### EXERCISE BRIEF
Everything in the records must appear again exactly, except the images.

### INPUT DATA
--*--
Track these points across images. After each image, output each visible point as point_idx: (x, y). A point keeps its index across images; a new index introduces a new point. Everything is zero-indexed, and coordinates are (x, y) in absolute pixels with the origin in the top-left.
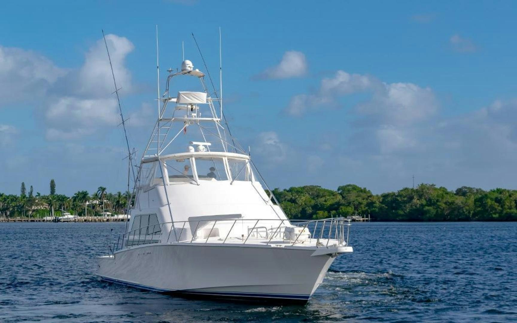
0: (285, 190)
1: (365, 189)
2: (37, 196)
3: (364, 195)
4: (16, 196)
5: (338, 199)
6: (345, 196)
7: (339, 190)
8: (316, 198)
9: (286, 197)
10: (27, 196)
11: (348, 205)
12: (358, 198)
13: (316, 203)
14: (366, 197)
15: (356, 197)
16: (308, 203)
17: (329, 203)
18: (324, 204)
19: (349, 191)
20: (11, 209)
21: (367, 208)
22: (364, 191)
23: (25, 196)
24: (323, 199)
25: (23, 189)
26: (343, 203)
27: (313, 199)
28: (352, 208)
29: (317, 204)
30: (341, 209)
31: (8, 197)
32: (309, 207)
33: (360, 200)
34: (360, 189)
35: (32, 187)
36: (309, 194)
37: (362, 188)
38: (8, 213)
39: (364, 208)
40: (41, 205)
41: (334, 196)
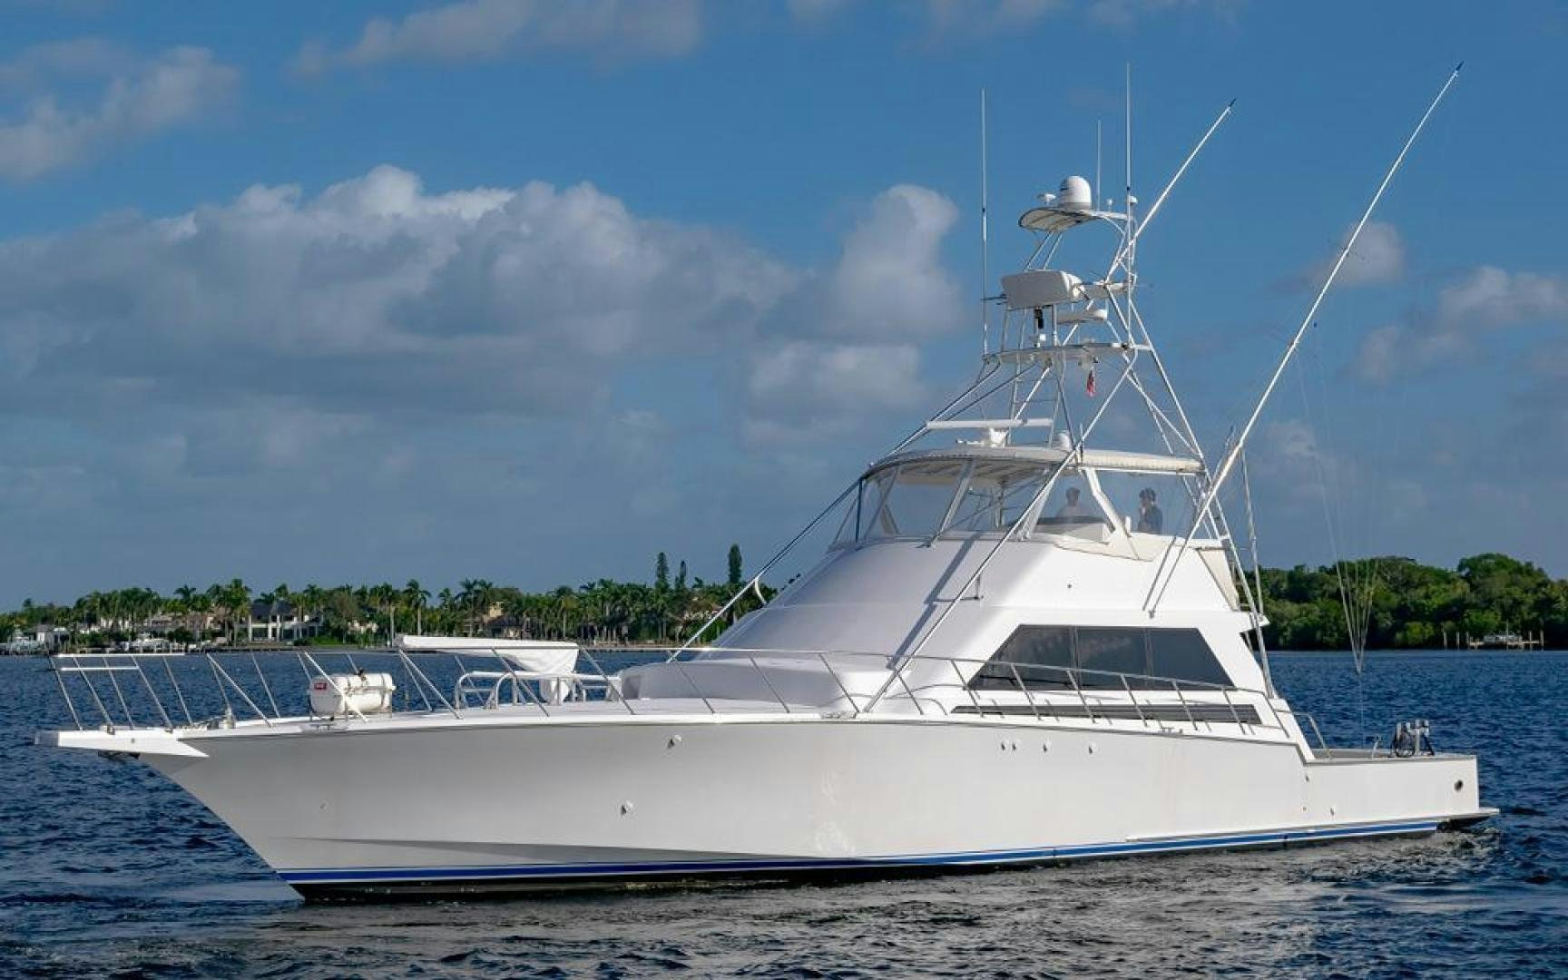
0: (1322, 569)
1: (1529, 564)
2: (695, 586)
3: (1527, 581)
4: (645, 586)
5: (1459, 591)
6: (1479, 585)
7: (1461, 568)
8: (1402, 590)
9: (1325, 587)
10: (673, 587)
11: (1488, 608)
12: (1512, 589)
13: (1403, 603)
14: (1534, 586)
15: (1508, 586)
16: (1382, 602)
17: (1436, 601)
18: (1423, 605)
19: (1488, 571)
20: (632, 619)
21: (1535, 614)
22: (1527, 570)
23: (667, 586)
24: (1422, 592)
25: (662, 569)
26: (1474, 601)
27: (1396, 591)
28: (1496, 614)
29: (1405, 605)
30: (1469, 616)
31: (624, 590)
32: (1384, 612)
33: (1517, 593)
34: (1516, 567)
35: (683, 563)
36: (1385, 579)
37: (1523, 564)
38: (625, 630)
39: (1529, 614)
40: (707, 609)
41: (1449, 582)
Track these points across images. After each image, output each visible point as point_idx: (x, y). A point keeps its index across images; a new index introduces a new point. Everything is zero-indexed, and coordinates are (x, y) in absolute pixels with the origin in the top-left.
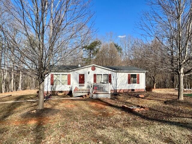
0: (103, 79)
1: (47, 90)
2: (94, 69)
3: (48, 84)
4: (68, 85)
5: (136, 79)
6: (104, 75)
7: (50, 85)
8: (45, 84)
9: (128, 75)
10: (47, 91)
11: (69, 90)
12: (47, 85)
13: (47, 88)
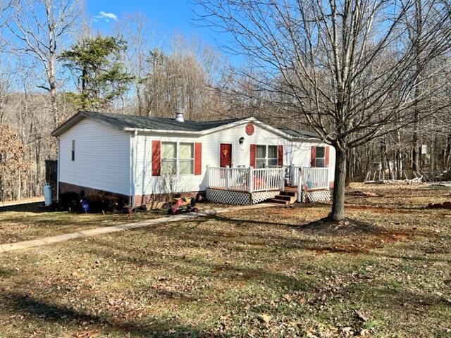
0: (267, 158)
1: (143, 192)
2: (250, 131)
3: (144, 173)
4: (195, 174)
5: (325, 158)
6: (269, 146)
7: (149, 176)
8: (137, 174)
9: (312, 147)
10: (143, 195)
11: (198, 190)
12: (141, 177)
13: (141, 187)
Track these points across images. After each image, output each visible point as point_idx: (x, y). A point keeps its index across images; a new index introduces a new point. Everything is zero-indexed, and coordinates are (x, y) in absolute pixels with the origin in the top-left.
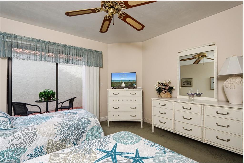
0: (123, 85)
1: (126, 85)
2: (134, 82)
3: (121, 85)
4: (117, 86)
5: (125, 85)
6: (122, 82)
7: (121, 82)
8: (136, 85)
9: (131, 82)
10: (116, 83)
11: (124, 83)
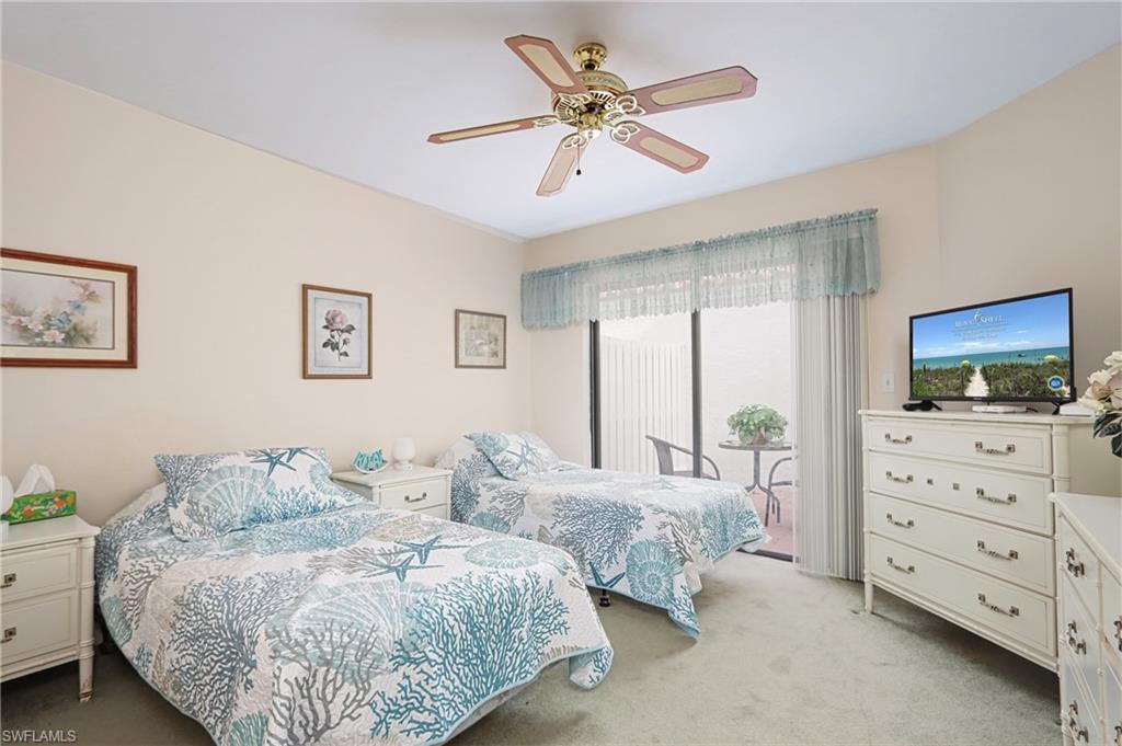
0: (978, 387)
1: (997, 389)
2: (1054, 363)
3: (963, 387)
4: (943, 394)
5: (989, 385)
6: (970, 371)
7: (964, 366)
8: (1071, 383)
9: (1030, 367)
10: (939, 372)
11: (984, 371)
--*--
### ANSWER BELOW
Track these points across images. After each image, output each visible point as point_idx: (x, y). A point keeps its index across images; a new index introduces a new point. Everything is zero-indexed, and coordinates are (x, y) in absolute pixels with the origin in the top-left.
0: (285, 190)
1: (365, 189)
2: (37, 196)
3: (364, 195)
4: (16, 196)
5: (338, 199)
6: (345, 196)
7: (339, 190)
8: (316, 198)
9: (286, 197)
10: (27, 196)
11: (348, 205)
12: (358, 198)
13: (316, 203)
14: (366, 197)
15: (356, 197)
16: (308, 203)
17: (329, 203)
18: (324, 204)
19: (349, 191)
20: (11, 209)
21: (367, 208)
22: (364, 191)
23: (25, 196)
24: (323, 199)
25: (23, 189)
26: (343, 203)
27: (313, 199)
28: (352, 208)
29: (317, 204)
30: (341, 209)
31: (8, 197)
32: (309, 207)
33: (360, 200)
34: (360, 189)
35: (32, 187)
36: (309, 194)
37: (362, 188)
38: (8, 213)
39: (364, 208)
40: (41, 205)
41: (334, 196)
0: (1322, 569)
1: (1529, 564)
2: (695, 586)
3: (1527, 581)
4: (645, 586)
5: (1459, 591)
6: (1479, 585)
7: (1461, 568)
8: (1402, 590)
9: (1325, 587)
10: (673, 587)
11: (1488, 608)
12: (1512, 589)
13: (1403, 603)
14: (1534, 586)
15: (1508, 586)
16: (1382, 602)
17: (1436, 601)
18: (1423, 605)
19: (1488, 571)
20: (632, 619)
21: (1535, 614)
22: (1527, 570)
23: (667, 586)
24: (1422, 592)
25: (662, 569)
26: (1474, 601)
27: (1396, 591)
28: (1496, 614)
29: (1405, 605)
30: (1469, 616)
31: (624, 590)
32: (1384, 612)
33: (1517, 593)
34: (1516, 567)
35: (683, 563)
36: (1385, 579)
37: (1523, 564)
38: (625, 630)
39: (1529, 614)
40: (707, 609)
41: (1449, 582)
Track these points across images. After each image, output each visible point as point_idx: (x, y). A point keeps its index across images; a new index introduces a new point. Everything is zero-indexed, and coordinates are (x, y) in absolute pixels with the origin in the top-left.
0: (103, 79)
1: (47, 90)
2: (94, 69)
3: (48, 84)
4: (68, 85)
5: (136, 79)
6: (104, 75)
7: (50, 85)
8: (45, 84)
9: (128, 75)
10: (47, 91)
11: (69, 90)
12: (47, 85)
13: (47, 88)
0: (267, 158)
1: (143, 192)
2: (250, 131)
3: (144, 173)
4: (195, 174)
5: (325, 158)
6: (269, 146)
7: (149, 176)
8: (137, 174)
9: (312, 147)
10: (143, 195)
11: (198, 190)
12: (141, 177)
13: (141, 187)
Track these points across images. After each image, output each visible point as point_idx: (x, y). A point keeps its index across images; a new index introduces a new point. Everything is zero-indexed, and coordinates are (x, y) in absolute pixels with the origin in the top-left.
0: (123, 85)
1: (126, 85)
2: (134, 82)
3: (121, 85)
4: (117, 86)
5: (125, 85)
6: (122, 82)
7: (121, 82)
8: (136, 85)
9: (131, 82)
10: (116, 83)
11: (124, 83)
0: (978, 387)
1: (997, 389)
2: (1054, 363)
3: (963, 387)
4: (943, 394)
5: (989, 385)
6: (970, 371)
7: (964, 366)
8: (1071, 383)
9: (1030, 367)
10: (939, 372)
11: (984, 371)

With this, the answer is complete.